Bug #19291
closedmds: log rotation doesn't work if mds has respawned
0%
Description
If an MDS respawns then its "comm" name becomes "exe" which confuses logrotate since it relies on killlall. What ends up happening is that logrotate will rename the current log to e.g. "ceph-mds.li1015-93.log.1", send SIGHUP to all processes named "ceph-mds" (there are none!), gzip the ceph-mds.li1015-93.log.1 to ceph-mds.li1015-93.log.1.gz and then unlink the original log ceph-mds.li1015-93.log.1. Unfortunately because ceph-mds does not get the SIGHUP, it will keep writing to the unlinked log inode until the disk space is consumed or ceph-mds dies.
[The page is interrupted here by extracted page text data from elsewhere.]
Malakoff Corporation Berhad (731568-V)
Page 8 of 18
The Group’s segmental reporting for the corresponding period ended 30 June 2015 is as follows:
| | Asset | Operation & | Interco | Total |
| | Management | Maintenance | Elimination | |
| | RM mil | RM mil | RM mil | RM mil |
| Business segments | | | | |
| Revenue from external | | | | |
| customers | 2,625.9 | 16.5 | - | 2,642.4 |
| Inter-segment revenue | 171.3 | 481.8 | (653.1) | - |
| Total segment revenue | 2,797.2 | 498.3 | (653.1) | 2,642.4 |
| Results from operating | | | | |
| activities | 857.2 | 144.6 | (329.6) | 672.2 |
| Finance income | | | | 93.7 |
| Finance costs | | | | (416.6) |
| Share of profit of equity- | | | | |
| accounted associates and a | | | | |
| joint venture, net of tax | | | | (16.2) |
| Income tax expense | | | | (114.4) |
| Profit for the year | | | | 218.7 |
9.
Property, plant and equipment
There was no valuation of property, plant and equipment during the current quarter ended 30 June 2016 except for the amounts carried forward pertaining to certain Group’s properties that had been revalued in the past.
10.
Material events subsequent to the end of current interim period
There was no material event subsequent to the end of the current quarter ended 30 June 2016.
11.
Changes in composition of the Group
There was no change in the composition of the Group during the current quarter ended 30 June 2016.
This problem was introduced in 66a122025f6cf023cf7b2f3d8fbe4964fb7568a7 and discussed on ceph-devel here: https://www.spinics.net/lists/ceph-devel/msg33780.html
I'm going to suggest the simple (but very slightly racy) solution of calling prctl on startup to unconditionally change the name of the ceph-mds daemon to "ceph-mds". Thoughts?
Updated by Patrick Donnelly about 7 years ago
- Assignee set to Patrick Donnelly
- Priority changed from Normal to Urgent
- Source set to Development
- Component(FS) MDS added
Updated by Patrick Donnelly about 7 years ago
Sorry hit submit on accident before finishing writing this up. Standby!
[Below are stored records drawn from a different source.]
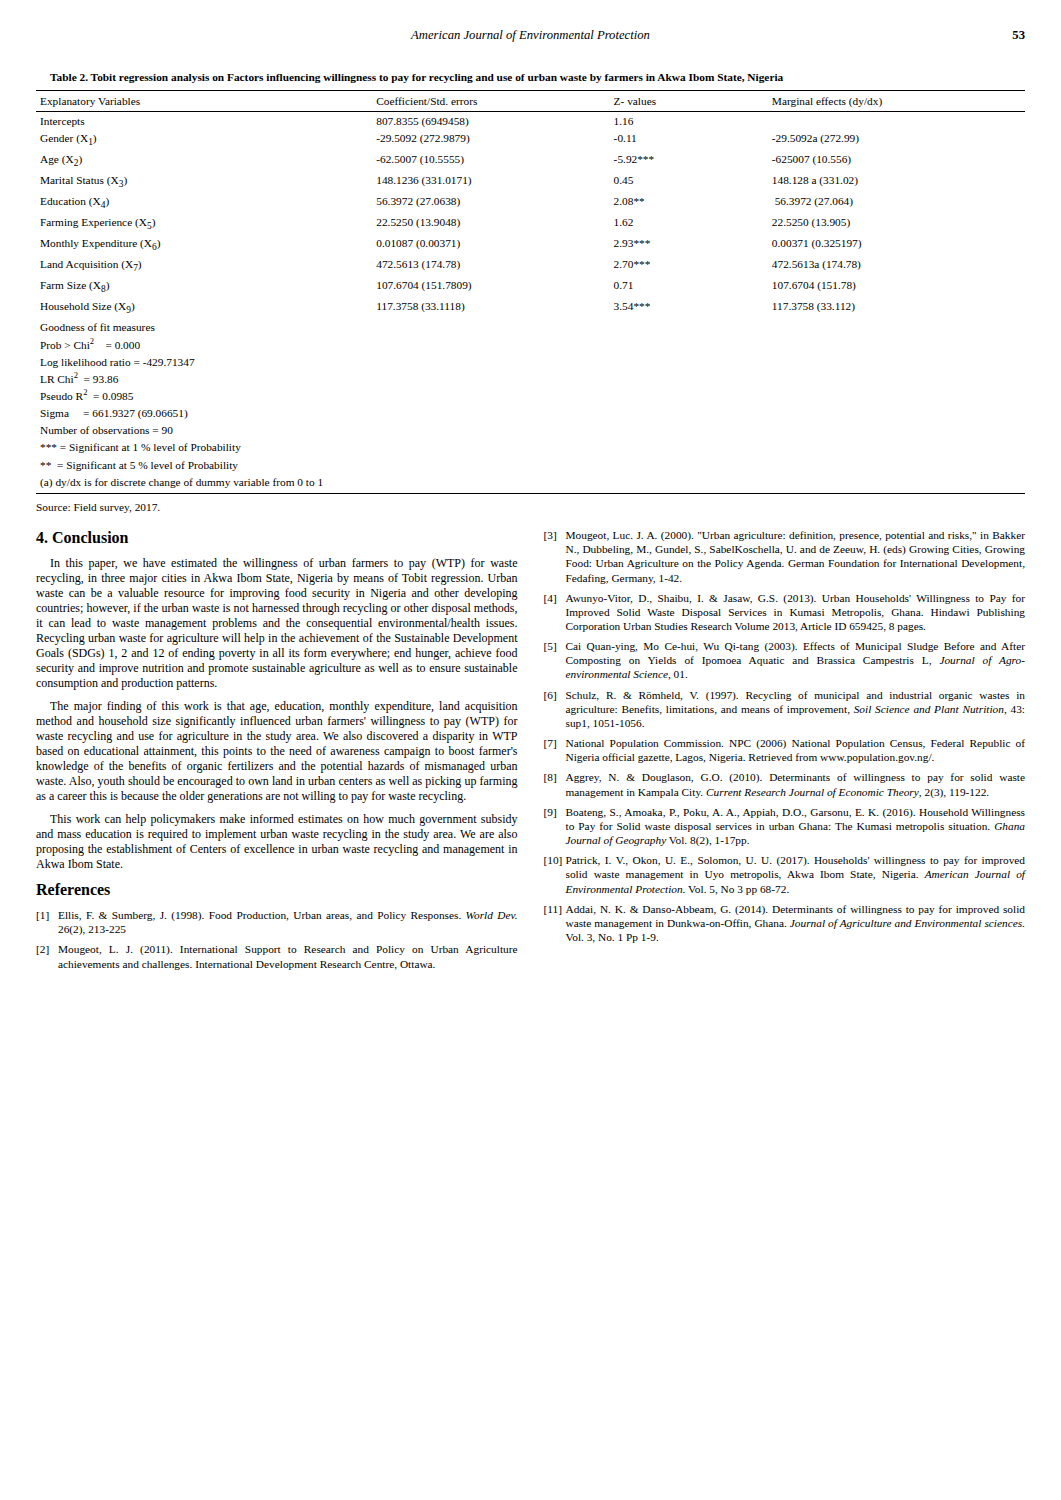American Journal of Environmental Protection 53
Table 2. Tobit regression analysis on Factors influencing willingness to pay for recycling and use of urban waste by farmers in Akwa Ibom State, Nigeria
| Explanatory Variables | Coefficient/Std. errors | Z- values | Marginal effects (dy/dx) |
| --- | --- | --- | --- |
| Intercepts | 807.8355 (6949458) | 1.16 | |
| Gender (X 1 ) | -29.5092 (272.9879) | -0.11 | -29.5092a (272.99) |
| Age (X 2 ) | -62.5007 (10.5555) | -5.92*** | -625007 (10.556) |
| Marital Status (X 3 ) | 148.1236 (331.0171) | 0.45 | 148.128 a (331.02) |
| Education (X 4 ) | 56.3972 (27.0638) | 2.08** | 56.3972 (27.064) |
| Farming Experience (X 5 ) | 22.5250 (13.9048) | 1.62 | 22.5250 (13.905) |
| Monthly Expenditure (X 6 ) | 0.01087 (0.00371) | 2.93*** | 0.00371 (0.325197) |
| Land Acquisition (X 7 ) | 472.5613 (174.78) | 2.70*** | 472.5613a (174.78) |
| Farm Size (X 8 ) | 107.6704 (151.7809) | 0.71 | 107.6704 (151.78) |
| Household Size (X 9 ) | 117.3758 (33.1118) | 3.54*** | 117.3758 (33.112) |
| Goodness of fit measures |
| Prob > Chi 2 = 0.000 |
| Log likelihood ratio = -429.71347 |
| LR Chi 2 = 93.86 |
| Pseudo R 2 = 0.0985 |
| Sigma = 661.9327 (69.06651) |
| Number of observations = 90 |
| *** = Significant at 1 % level of Probability |
| ** = Significant at 5 % level of Probability |
| (a) dy/dx is for discrete change of dummy variable from 0 to 1 |
Source: Field survey, 2017.
4. Conclusion
In this paper, we have estimated the willingness of urban farmers to pay (WTP) for waste recycling, in three major cities in Akwa Ibom State, Nigeria by means of Tobit regression. Urban waste can be a valuable resource for improving food security in Nigeria and other developing countries; however, if the urban waste is not harnessed through recycling or other disposal methods, it can lead to waste management problems and the consequential environmental/health issues. Recycling urban waste for agriculture will help in the achievement of the Sustainable Development Goals (SDGs) 1, 2 and 12 of ending poverty in all its form everywhere; end hunger, achieve food security and improve nutrition and promote sustainable agriculture as well as to ensure sustainable consumption and production patterns.
The major finding of this work is that age, education, monthly expenditure, land acquisition method and household size significantly influenced urban farmers' willingness to pay (WTP) for waste recycling and use for agriculture in the study area. We also discovered a disparity in WTP based on educational attainment, this points to the need of awareness campaign to boost farmer's knowledge of the benefits of organic fertilizers and the potential hazards of mismanaged urban waste. Also, youth should be encouraged to own land in urban centers as well as picking up farming as a career this is because the older generations are not willing to pay for waste recycling.
This work can help policymakers make informed estimates on how much government subsidy and mass education is required to implement urban waste recycling in the study area. We are also proposing the establishment of Centers of excellence in urban waste recycling and management in Akwa Ibom State.
References
[1] Ellis, F. & Sumberg, J. (1998). Food Production, Urban areas, and Policy Responses. World Dev. 26(2), 213-225
[2] Mougeot, L. J. (2011). International Support to Research and Policy on Urban Agriculture achievements and challenges. International Development Research Centre, Ottawa.
[3] Mougeot, Luc. J. A. (2000). "Urban agriculture: definition, presence, potential and risks," in Bakker N., Dubbeling, M., Gundel, S., SabelKoschella, U. and de Zeeuw, H. (eds) Growing Cities, Growing Food: Urban Agriculture on the Policy Agenda. German Foundation for International Development, Fedafing, Germany, 1-42.
[4] Awunyo-Vitor, D., Shaibu, I. & Jasaw, G.S. (2013). Urban Households' Willingness to Pay for Improved Solid Waste Disposal Services in Kumasi Metropolis, Ghana. Hindawi Publishing Corporation Urban Studies Research Volume 2013, Article ID 659425, 8 pages.
[5] Cai Quan-ying, Mo Ce-hui, Wu Qi-tang (2003). Effects of Municipal Sludge Before and After Composting on Yields of Ipomoea Aquatic and Brassica Campestris L, Journal of Agro-environmental Science, 01.
[6] Schulz, R. & Römheld, V. (1997). Recycling of municipal and industrial organic wastes in agriculture: Benefits, limitations, and means of improvement, Soil Science and Plant Nutrition, 43: sup1, 1051-1056.
[7] National Population Commission. NPC (2006) National Population Census, Federal Republic of Nigeria official gazette, Lagos, Nigeria. Retrieved from www.population.gov.ng/.
[8] Aggrey, N. & Douglason, G.O. (2010). Determinants of willingness to pay for solid waste management in Kampala City. Current Research Journal of Economic Theory, 2(3), 119-122.
[9] Boateng, S., Amoaka, P., Poku, A. A., Appiah, D.O., Garsonu, E. K. (2016). Household Willingness to Pay for Solid waste disposal services in urban Ghana: The Kumasi metropolis situation. Ghana Journal of Geography Vol. 8(2), 1-17pp.
[10] Patrick, I. V., Okon, U. E., Solomon, U. U. (2017). Households' willingness to pay for improved solid waste management in Uyo metropolis, Akwa Ibom State, Nigeria. American Journal of Environmental Protection. Vol. 5, No 3 pp 68-72.
[11] Addai, N. K. & Danso-Abbeam, G. (2014). Determinants of willingness to pay for improved solid waste management in Dunkwa-on-Offin, Ghana. Journal of Agriculture and Environmental sciences. Vol. 3, No. 1 Pp 1-9.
Updated by Patrick Donnelly about 7 years ago
- Status changed from New to Fix Under Review
Updated by John Spray about 7 years ago
- Status changed from Fix Under Review to Resolved
Updated by Patrick Donnelly about 7 years ago
- Status changed from Resolved to Pending Backport
The bug is also in jewel 10.2.6, due to 6efad699249ba7c6928193dba111dbb23b606beb.
Updated by Nathan Cutler about 7 years ago
- Copied to Backport #19466: jewel: mds: log rotation doesn't work if mds has respawned added
Updated by Nathan Cutler over 6 years ago
- Status changed from Pending Backport to Resolved